A Bayesian multivariate extreme value mixture model (2401.15703v1)

Abstract: Impact assessment of natural hazards requires the consideration of both extreme and non-extreme events. Extensive research has been conducted on the joint modeling of bulk and tail in univariate settings; however, the corresponding body of research in the context of multivariate analysis is comparatively scant. This study extends the univariate joint modeling of bulk and tail to the multivariate framework. Specifically, it pertains to cases where multivariate observations exceed a high threshold in at least one component. We propose a multivariate mixture model that assumes a parametric model to capture the bulk of the distribution, which is in the max-domain of attraction (MDA) of a multivariate extreme value distribution (mGEVD). The tail is described by the multivariate generalized Pareto distribution, which is asymptotically justified to model multivariate threshold exceedances.

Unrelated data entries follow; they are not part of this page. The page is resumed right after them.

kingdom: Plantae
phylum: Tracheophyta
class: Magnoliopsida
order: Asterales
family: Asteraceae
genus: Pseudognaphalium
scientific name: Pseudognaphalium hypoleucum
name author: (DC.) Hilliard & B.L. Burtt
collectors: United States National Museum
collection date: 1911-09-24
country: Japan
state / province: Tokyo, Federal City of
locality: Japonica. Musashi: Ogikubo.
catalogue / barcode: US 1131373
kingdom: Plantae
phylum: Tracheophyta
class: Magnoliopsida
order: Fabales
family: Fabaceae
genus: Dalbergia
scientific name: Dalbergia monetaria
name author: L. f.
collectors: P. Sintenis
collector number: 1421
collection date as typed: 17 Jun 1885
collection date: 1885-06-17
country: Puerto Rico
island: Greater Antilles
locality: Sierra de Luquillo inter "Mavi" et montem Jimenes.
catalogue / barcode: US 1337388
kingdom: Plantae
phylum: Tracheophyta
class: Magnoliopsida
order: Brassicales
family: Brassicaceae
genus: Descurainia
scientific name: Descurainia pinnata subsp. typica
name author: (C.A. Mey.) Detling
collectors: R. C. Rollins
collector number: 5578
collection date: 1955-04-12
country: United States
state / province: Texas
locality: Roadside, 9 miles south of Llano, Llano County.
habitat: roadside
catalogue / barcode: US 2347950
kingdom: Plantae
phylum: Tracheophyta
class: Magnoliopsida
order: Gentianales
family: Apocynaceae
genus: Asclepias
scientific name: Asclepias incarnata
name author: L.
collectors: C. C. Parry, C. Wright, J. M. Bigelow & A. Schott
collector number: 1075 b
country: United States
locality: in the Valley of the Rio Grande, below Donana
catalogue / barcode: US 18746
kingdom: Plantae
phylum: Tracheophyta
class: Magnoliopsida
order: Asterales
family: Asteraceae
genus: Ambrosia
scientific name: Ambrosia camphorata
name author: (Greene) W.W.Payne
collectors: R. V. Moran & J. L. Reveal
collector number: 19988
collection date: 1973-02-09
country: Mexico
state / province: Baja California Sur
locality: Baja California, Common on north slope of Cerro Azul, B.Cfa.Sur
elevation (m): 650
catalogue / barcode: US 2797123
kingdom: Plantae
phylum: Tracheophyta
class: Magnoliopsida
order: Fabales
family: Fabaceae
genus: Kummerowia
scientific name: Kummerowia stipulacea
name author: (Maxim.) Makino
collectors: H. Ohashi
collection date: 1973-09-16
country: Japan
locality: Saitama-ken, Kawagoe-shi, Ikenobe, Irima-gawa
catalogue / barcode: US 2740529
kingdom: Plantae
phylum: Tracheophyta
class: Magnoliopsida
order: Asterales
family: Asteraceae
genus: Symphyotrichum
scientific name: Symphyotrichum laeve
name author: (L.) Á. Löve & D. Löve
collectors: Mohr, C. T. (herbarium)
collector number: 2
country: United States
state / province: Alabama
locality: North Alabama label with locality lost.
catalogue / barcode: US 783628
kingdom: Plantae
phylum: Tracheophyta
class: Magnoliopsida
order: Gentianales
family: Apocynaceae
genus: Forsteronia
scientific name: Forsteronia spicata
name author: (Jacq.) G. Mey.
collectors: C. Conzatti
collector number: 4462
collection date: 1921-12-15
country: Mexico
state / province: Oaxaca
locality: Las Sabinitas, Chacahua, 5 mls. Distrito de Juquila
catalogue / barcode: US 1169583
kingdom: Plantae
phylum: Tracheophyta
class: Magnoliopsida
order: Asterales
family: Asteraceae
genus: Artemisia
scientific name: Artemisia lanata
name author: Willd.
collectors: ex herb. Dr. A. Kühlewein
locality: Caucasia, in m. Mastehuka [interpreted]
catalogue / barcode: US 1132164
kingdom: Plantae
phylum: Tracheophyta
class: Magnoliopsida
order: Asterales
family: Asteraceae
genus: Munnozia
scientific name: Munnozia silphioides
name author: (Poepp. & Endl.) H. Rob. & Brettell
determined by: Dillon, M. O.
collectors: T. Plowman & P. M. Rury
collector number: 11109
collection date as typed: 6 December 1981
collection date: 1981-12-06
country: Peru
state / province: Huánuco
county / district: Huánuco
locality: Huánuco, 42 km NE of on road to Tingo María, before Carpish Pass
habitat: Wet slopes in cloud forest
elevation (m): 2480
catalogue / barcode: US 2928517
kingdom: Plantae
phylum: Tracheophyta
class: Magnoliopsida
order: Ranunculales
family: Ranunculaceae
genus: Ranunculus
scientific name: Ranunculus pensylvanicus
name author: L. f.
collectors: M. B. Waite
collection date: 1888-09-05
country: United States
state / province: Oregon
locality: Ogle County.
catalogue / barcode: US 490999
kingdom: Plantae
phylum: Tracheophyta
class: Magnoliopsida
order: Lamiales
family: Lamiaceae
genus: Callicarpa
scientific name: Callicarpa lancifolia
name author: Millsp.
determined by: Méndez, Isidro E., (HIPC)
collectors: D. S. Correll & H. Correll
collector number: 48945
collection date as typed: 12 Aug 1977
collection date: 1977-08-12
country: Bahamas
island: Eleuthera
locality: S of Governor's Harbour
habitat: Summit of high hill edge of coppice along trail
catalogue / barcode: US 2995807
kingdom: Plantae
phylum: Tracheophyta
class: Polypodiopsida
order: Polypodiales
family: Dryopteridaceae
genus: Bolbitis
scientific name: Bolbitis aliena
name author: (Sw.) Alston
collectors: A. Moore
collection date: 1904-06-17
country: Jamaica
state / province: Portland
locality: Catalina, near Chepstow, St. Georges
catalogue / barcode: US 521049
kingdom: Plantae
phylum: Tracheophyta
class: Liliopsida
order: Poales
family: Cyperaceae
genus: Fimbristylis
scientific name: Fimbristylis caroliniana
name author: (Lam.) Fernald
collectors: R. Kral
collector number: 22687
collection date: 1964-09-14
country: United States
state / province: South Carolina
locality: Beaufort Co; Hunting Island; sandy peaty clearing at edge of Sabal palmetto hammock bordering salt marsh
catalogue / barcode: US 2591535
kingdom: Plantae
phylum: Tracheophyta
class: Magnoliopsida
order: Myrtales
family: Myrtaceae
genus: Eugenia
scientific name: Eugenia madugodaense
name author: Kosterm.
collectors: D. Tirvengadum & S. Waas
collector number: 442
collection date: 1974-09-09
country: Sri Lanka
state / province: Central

We show that if all components exceed the threshold, our mixture model is in the MDA of an mGEVD. Bayesian inference based on multivariate random-walk Metropolis-Hastings and the automated factor slice sampler allows us to incorporate uncertainty from the threshold selection easily. Due to computational limitations, simulations and data applications are provided for dimension $d=2$, but a discussion is provided with views toward scalability based on pairwise likelihood.